I was at a gathering yesterday in the mist of other scientist and after exhausting conversation topics about backgrounds, interests, travel, the importance of networking etc… we got to the topic of university experience, qualifications and graduations. A young lady who had recently completed a PhD  including her viva from one of the Oxford University colleges  said, “I don’t graduate till 2013”. Suddenly! the room went quiet - I presume the others like myself took a second  to ponder over the statement wondering “did I hear you right?” and so the question followed; “did you say 2013?” and she answered in the affirmative. 
From this point on, the questions started pouring in all aiming at the same endpoint, WHY???
Ok, so it turns out she had completed her program of study in 2011 and will graduates in 2 years’  not because perhaps her thesis is questionable (after all she has successfully passed her viva) but simply because as per the Oxford University tradition graduation ceremonies take place according to colleges and not by your faculty / program of study.  So for this young lady her colleges’ turn was due in 2013.
Oxford University has 38 independent and self-governing colleges. If graduation ceremonies took place according to colleges and the university held a ceremony a month (I don’t know how the system works) I suppose it makes sense as every college would have to wait at least three years to have its turn.
After we all took turns debating what the rationale behind this system was one of the ladies at this gathering had everyone giggling with the simplest reason, “Time is money”. At such a prestigious institution as Oxford University with the elite and experts in their field of study making up the academic staff, international demand for collaborations, talks at conferences, paper publications, research etc. must be pretty high. As such, most of the delegates required to attend these ceremonies have to take it in turn and I guess be booked 3 years in advance because after all time is money.

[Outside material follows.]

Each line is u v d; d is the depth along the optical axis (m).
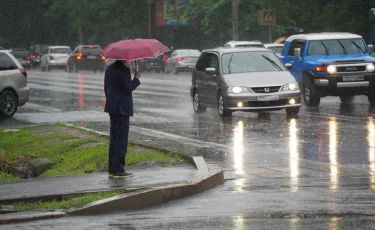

This article is not to criticize this system by the way, I’m sure there must be a perfectly logical explanation for it (perhaps someone can shed more light). The conversation moved on to discuss what percentage of students would attend their graduation ceremonies 2 years later. Chances are they are all pretty booked up as well with their new found routines, international students would probably have returned home, other home students would have migrated and working abroad, some would have families with other commitments etc. so I ask myself would I miss my graduation if it was only a few months away, highly unlikely if I had the choice. If it was 2 years away however, then probably yes.  Saying that however, I know at least three people who never attended their graduation ceremonies. One at degree level, the other at masters’ level and a third at PhD level. Not because of anything beyond their control but just as a matter of choice.
But then what exactly is the point of graduation ceremonies – to celebrate achievements, network, have memoralia etc. two years later would that be something I would be looking forward to do, probably not. You could argue that there would be the greater networking advantage 2years later as most if not all graduates would be in positions one could benefit from. Either way as I said before I’m sure there is a perfectly logical explanation and the system does work.